Their position on the lid suggests the heavens stretched out above him, turning the whole coffin interior into a miniature cosmos: Hornedjitef has commissioned his own personal star map and time machine. Paradoxically, his meticulous preparation for the future now allows us to travel in the opposite direction, back to him and his world. And beside the numerous inscriptions, we can now begin to decipher the thing itself – the mummy, its case and the objects it contains.
Inside the lid of Hornedjitef’s inner coffin
Thanks to advances in scientific research, we can learn much more about Hornedjitef today than was possible in 1835. Especially in the last twenty years, there have been huge steps forward in ways of gathering information from objects without damaging them in the process. Scientific techniques allow us to fill in many gaps which the inscriptions don’t touch on – the details of everyday life, how old people were, what kind of food they ate, the state of their health, how they died and also how they were mummified. For example, until recently we have never been able to investigate inside the linen wrappings of the mummy, because unwinding the wrappings risks damaging them and the body. But now, with CT scanning techniques that are used on living people, we are able to see beneath the surface of the linen to the objects wrapped inside the cloth and to the body beneath.
The mummy wrapped in linen, partially covered in its cartonnage
John Taylor, Curator of our Department of Ancient Egypt and Sudan, has been researching the mummies in the British Museum for more than two decades, and in recent years he has taken a few of them to London hospitals for special scans. These non-invasive, non-destructive examinations have yielded great insights:
We can now say that Hornedjitef was middle aged to elderly when he died, and that he was mummified according to the best methods available at the time. We know that his internal organs were taken out, carefully packaged up and then put back inside him; we can see them there, deep inside. We can see that they’ve poured resins – expensive oils – into his body to preserve him, and we can also detect amulets, rings and jewellery and little charms placed on him beneath the wrappings, to protect him on his journey to the afterlife. If you unwrap a mummy it’s a very destructive process, and the amulets, which are very small, can move out of place; the positioning of them was absolutely crucial to their magical function, and by scanning the mummy we see them all exactly in position in the same relationships to each other that they had when they were placed there thousands of years ago, so that is a huge gain in knowledge. We can also examine the teeth in great detail, establishing the wear and the dental disease that they suffered from; we can look at the bones, and have seen that Hornedjitef had arthritis in his back, which must have been very painful.

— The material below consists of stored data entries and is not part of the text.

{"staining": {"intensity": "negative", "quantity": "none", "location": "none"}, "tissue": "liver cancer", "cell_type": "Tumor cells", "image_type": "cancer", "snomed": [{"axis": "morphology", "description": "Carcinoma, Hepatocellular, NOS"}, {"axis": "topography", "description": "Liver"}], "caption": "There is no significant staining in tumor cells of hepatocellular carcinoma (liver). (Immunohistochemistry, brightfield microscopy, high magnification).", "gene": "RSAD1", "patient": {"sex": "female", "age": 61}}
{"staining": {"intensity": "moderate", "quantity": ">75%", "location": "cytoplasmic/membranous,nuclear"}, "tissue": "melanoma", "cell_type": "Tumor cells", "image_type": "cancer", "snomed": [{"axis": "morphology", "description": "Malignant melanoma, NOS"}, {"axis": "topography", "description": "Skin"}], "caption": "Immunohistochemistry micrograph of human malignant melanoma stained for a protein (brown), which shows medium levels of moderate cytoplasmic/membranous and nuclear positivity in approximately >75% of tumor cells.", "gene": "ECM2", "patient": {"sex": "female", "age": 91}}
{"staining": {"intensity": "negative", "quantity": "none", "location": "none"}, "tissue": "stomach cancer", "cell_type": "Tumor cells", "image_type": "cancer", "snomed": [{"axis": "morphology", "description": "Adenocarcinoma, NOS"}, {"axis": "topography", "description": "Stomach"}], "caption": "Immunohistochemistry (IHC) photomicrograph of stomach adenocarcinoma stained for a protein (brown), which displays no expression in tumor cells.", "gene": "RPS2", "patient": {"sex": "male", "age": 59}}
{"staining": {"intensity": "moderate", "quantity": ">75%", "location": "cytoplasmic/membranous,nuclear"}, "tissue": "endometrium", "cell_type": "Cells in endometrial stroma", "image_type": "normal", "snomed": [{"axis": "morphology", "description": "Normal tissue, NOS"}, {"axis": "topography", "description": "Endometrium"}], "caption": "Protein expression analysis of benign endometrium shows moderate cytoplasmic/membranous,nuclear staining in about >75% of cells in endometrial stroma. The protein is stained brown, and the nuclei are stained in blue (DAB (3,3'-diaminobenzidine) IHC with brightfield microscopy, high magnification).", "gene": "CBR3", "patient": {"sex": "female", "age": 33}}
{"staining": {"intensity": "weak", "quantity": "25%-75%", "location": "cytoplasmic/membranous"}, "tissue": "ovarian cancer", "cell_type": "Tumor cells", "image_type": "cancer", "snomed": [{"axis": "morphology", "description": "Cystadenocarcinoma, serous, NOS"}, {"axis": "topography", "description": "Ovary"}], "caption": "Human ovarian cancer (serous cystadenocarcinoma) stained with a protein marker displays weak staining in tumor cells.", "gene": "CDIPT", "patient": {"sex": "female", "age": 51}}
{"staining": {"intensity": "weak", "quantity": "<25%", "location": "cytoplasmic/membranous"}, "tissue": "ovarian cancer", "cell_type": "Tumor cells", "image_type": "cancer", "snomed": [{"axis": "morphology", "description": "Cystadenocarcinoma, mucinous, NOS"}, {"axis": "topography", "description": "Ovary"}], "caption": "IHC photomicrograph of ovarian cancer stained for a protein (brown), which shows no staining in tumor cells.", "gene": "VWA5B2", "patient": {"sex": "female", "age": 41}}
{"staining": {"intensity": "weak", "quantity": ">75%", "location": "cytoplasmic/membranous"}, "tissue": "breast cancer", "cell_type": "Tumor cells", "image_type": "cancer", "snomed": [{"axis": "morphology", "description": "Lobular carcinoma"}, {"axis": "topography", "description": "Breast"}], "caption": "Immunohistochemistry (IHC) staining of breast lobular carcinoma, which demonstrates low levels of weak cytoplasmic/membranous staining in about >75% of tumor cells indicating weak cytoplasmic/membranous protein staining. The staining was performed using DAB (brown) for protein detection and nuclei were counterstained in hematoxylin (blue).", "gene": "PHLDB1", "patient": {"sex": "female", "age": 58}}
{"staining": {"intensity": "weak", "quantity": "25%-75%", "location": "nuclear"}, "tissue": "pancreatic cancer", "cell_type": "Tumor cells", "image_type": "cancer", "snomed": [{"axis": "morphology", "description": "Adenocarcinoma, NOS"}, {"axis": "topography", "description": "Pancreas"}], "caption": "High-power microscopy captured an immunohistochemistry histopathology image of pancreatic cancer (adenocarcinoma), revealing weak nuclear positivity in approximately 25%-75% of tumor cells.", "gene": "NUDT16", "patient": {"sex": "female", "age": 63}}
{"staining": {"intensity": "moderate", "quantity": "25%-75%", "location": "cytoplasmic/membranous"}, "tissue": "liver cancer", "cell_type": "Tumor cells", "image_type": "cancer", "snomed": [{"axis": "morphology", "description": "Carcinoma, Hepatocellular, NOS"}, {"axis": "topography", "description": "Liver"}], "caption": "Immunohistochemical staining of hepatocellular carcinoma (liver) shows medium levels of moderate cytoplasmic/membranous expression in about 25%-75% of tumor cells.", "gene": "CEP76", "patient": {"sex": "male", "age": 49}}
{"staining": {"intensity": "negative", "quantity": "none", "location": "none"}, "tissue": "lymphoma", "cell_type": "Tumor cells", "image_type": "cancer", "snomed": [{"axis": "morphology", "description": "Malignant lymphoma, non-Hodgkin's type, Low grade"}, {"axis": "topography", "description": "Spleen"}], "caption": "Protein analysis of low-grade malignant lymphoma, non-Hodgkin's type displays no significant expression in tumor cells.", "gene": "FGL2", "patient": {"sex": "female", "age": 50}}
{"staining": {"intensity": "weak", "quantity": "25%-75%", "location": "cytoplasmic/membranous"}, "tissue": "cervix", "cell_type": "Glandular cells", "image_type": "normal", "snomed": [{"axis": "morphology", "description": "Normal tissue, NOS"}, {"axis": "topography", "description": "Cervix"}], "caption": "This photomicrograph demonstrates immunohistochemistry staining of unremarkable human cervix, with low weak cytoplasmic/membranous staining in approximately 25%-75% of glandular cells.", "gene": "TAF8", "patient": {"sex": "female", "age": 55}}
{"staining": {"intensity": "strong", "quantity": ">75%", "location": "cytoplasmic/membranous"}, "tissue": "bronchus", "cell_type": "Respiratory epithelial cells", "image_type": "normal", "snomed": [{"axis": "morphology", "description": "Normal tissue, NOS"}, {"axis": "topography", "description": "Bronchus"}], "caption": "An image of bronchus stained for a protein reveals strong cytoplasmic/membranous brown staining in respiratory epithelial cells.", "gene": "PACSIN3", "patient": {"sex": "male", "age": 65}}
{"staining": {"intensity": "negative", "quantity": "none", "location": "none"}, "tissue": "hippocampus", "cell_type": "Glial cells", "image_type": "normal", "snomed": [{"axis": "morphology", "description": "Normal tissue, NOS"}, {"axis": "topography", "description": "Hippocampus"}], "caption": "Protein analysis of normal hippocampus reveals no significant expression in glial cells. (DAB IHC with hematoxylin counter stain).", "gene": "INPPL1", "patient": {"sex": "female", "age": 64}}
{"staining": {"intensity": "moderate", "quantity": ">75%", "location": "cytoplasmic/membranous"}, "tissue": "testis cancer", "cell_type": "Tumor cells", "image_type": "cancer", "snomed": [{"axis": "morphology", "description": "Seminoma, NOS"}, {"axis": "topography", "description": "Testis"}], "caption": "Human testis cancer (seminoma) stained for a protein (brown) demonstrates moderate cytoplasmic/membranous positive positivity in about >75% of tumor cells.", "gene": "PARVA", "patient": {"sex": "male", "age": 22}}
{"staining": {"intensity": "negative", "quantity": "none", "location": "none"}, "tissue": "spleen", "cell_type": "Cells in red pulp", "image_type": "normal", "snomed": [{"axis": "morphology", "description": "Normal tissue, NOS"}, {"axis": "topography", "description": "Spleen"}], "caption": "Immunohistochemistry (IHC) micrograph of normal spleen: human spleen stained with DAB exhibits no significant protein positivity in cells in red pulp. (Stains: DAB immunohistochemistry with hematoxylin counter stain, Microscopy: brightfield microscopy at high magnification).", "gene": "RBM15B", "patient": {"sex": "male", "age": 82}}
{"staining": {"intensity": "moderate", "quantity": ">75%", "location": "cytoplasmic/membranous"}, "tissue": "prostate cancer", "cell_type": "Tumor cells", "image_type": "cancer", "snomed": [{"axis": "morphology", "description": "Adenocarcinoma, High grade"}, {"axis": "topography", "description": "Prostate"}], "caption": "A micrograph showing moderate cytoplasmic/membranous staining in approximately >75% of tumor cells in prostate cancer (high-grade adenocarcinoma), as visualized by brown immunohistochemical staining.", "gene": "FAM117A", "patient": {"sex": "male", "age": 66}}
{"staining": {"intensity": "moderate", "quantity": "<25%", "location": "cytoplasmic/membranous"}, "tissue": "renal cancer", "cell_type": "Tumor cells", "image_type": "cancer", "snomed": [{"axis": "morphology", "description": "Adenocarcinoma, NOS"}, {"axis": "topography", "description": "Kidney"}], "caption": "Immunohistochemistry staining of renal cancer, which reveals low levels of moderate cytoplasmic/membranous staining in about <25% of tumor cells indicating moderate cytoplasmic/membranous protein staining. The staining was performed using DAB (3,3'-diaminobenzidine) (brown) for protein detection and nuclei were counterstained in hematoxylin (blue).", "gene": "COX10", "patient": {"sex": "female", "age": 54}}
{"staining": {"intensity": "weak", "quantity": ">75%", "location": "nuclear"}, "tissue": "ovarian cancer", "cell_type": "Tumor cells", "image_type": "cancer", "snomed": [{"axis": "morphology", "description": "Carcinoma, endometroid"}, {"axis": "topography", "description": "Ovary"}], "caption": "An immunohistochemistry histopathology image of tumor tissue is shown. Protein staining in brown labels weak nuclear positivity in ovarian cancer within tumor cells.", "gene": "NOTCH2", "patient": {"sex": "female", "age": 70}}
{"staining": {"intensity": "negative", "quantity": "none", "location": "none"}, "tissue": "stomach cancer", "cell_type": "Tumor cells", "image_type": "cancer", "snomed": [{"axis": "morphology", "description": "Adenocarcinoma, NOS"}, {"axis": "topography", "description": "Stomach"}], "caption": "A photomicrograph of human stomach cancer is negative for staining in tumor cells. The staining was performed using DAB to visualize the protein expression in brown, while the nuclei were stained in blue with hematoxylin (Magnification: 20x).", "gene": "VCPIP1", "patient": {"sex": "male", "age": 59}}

Recent scientific advances have allowed us to find out about a great deal more than Hornedjitef’s bad back. Being able to read the words on his coffin tells us about his place in society and what that society believed about life after death, but the new techniques enable us to analyse the materials with which mummies were prepared and coffins made, which helps us understand how Egypt was economically connected to the world round about it. Mummies may for us be quintessentially Egyptian, but it turns out that it took far more than the resources of Egypt alone to make them.